_Given information_:
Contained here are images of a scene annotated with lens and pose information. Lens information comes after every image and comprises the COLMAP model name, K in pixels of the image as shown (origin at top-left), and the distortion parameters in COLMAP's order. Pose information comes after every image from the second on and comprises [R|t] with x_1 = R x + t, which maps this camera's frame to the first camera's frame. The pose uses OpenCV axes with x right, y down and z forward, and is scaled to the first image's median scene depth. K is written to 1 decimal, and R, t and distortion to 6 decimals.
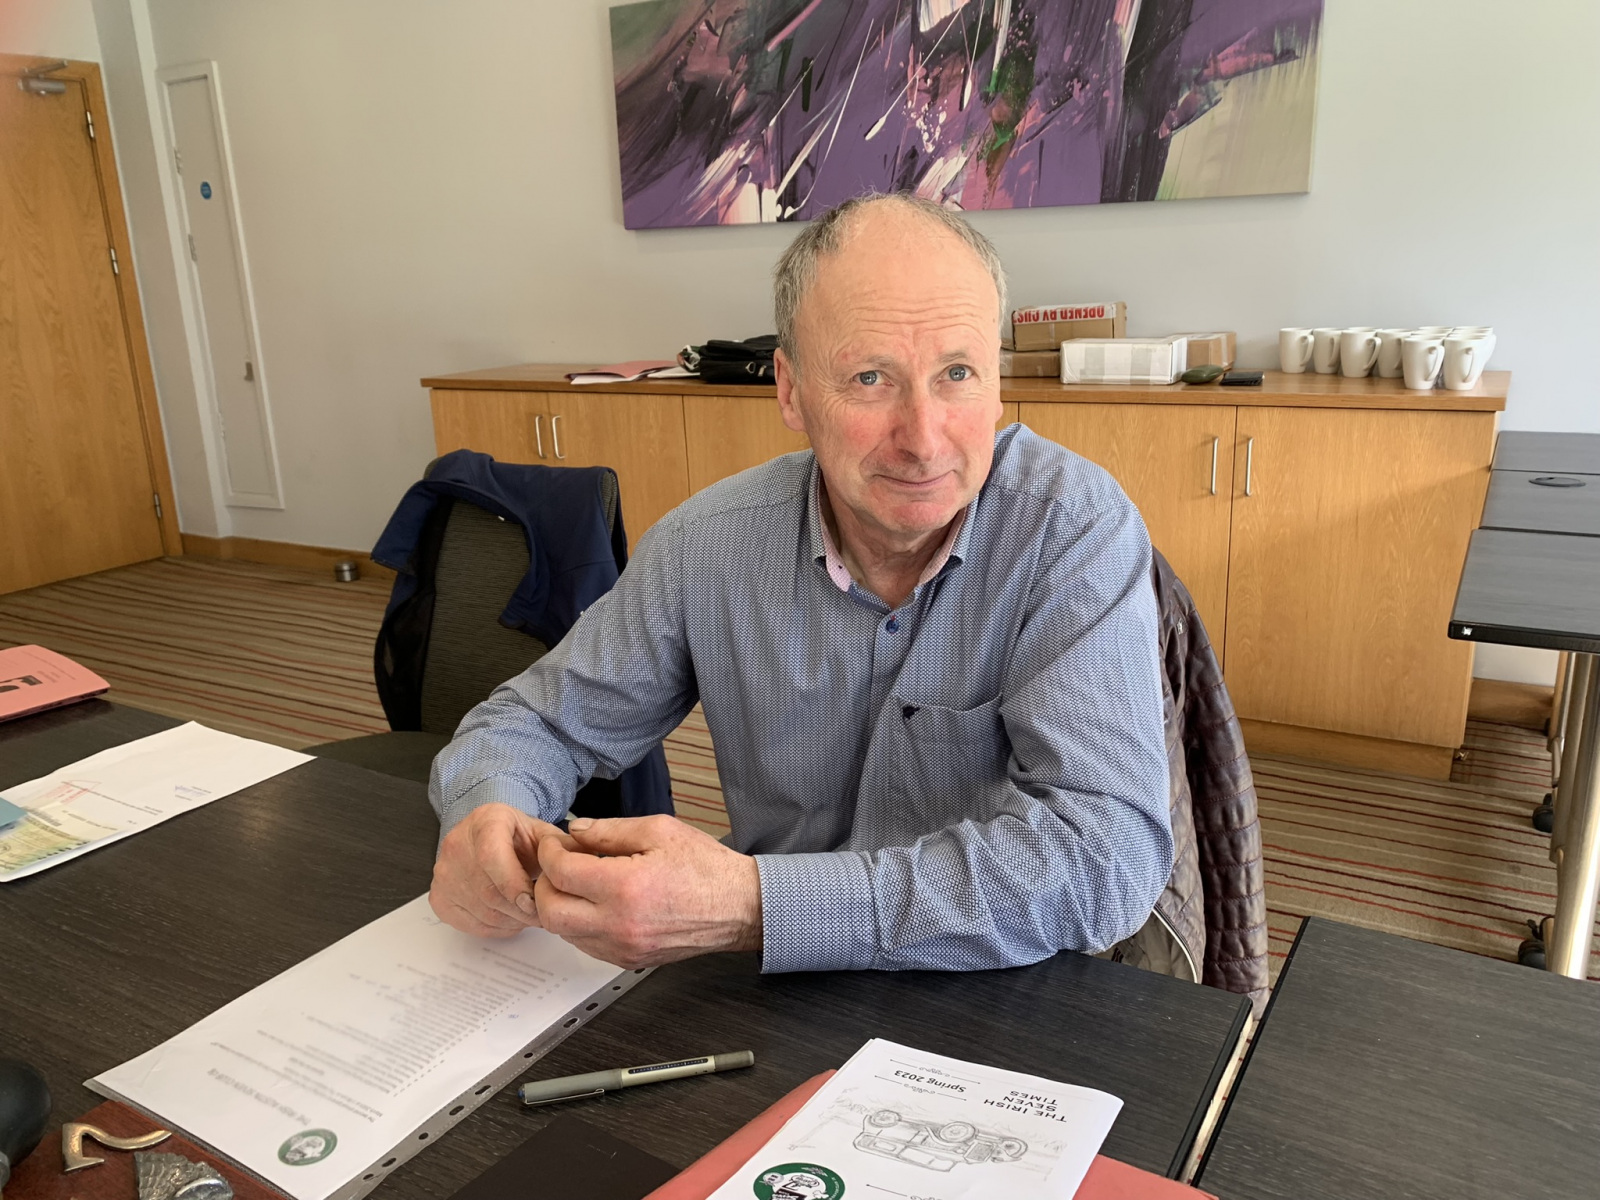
lens RADIAL K [[1199.9, 0, 800.0], [0, 1199.9, 600.0], [0, 0, 1]] dist [0.000684, -0.006672]
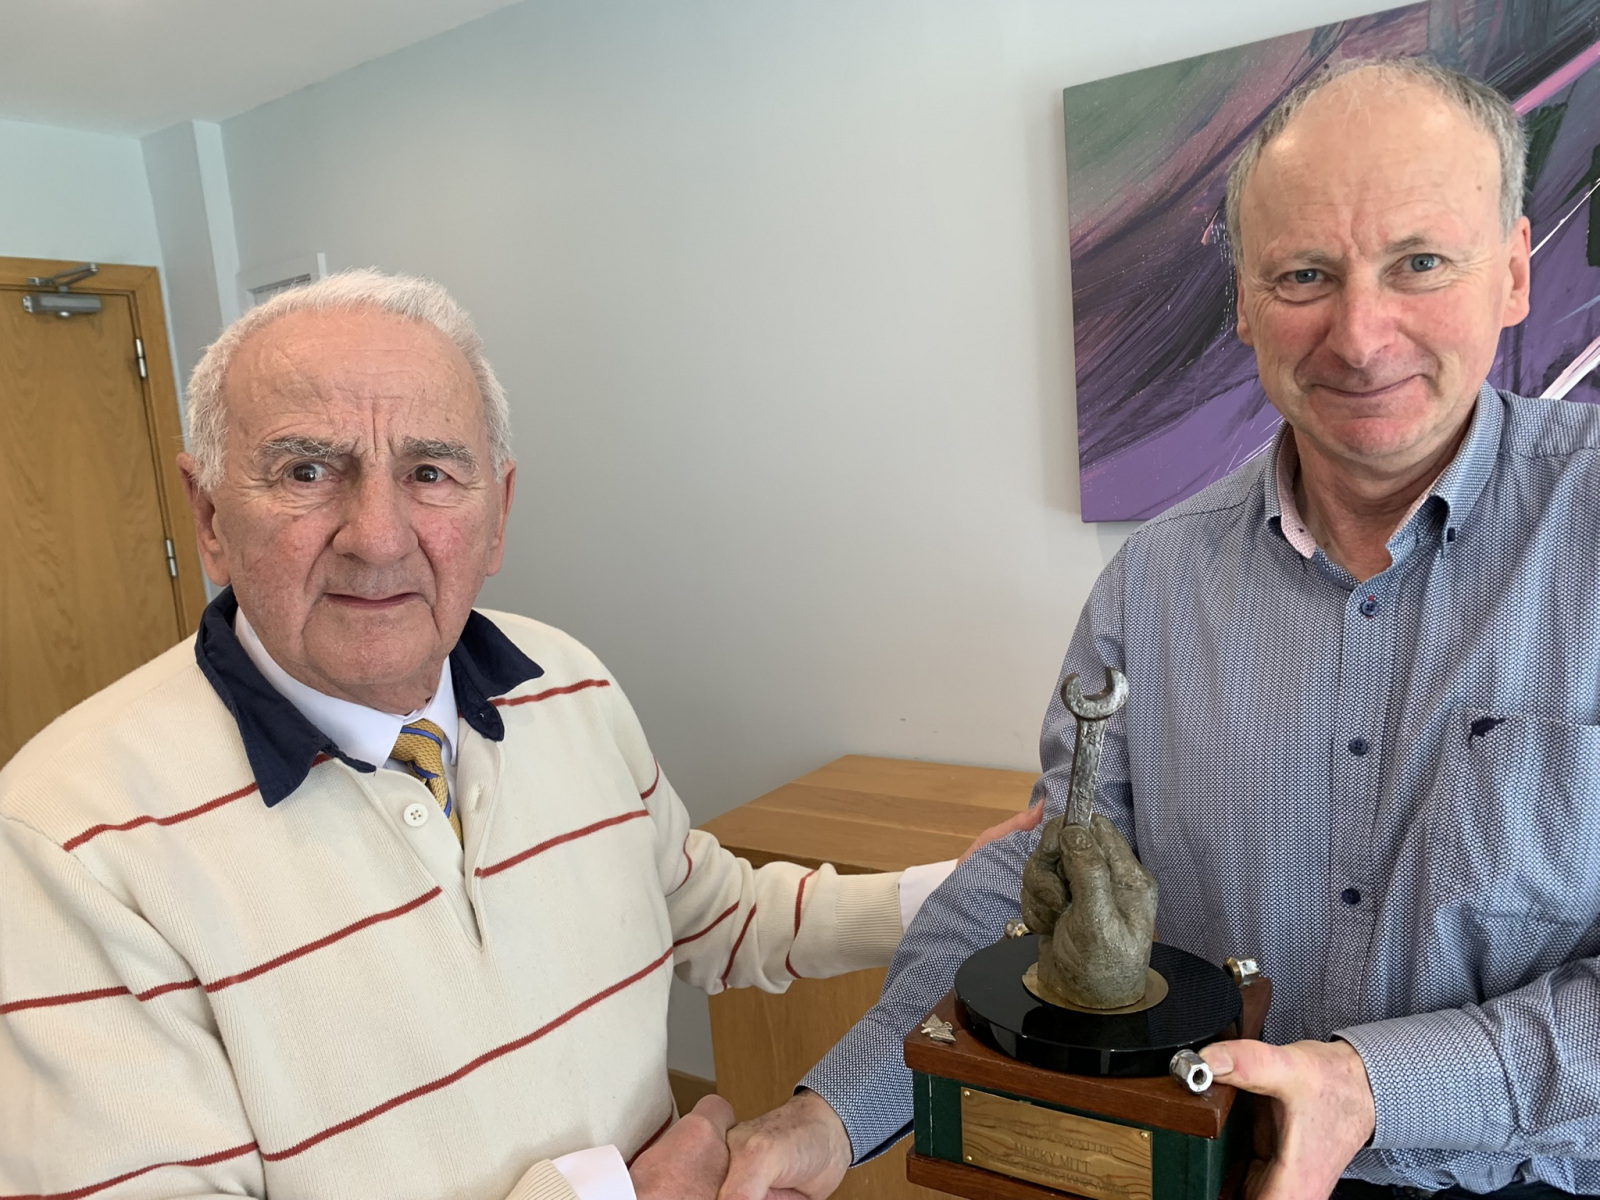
lens RADIAL K [[1199.9, 0, 800.0], [0, 1199.9, 600.0], [0, 0, 1]] dist [0.000684, -0.006672]
pose [[0.993354, -0.026127, -0.112091, -0.239910], [0.010758, 0.990708, -0.135582, -0.247540], [0.114592, 0.133475, 0.984405, 0.594380]]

_Assignment_: Copy the data exactly. Pictures do not belong in the copy.

_Your solution_:
Contained here are images of a scene annotated with lens and pose information. Lens information comes after every image and comprises the COLMAP model name, K in pixels of the image as shown (origin at top-left), and the distortion parameters in COLMAP's order. Pose information comes after every image from the second on and comprises [R|t] with x_1 = R x + t, which maps this camera's frame to the first camera's frame. The pose uses OpenCV axes with x right, y down and z forward, and is scaled to the first image's median scene depth. K is written to 1 decimal, and R, t and distortion to 6 decimals.
lens RADIAL K [[1199.9, 0, 800.0], [0, 1199.9, 600.0], [0, 0, 1]] dist [0.000684, -0.006672]
lens RADIAL K [[1199.9, 0, 800.0], [0, 1199.9, 600.0], [0, 0, 1]] dist [0.000684, -0.006672]
pose [[0.993354, -0.026127, -0.112091, -0.239910], [0.010758, 0.990708, -0.135582, -0.247540], [0.114592, 0.133475, 0.984405, 0.594380]]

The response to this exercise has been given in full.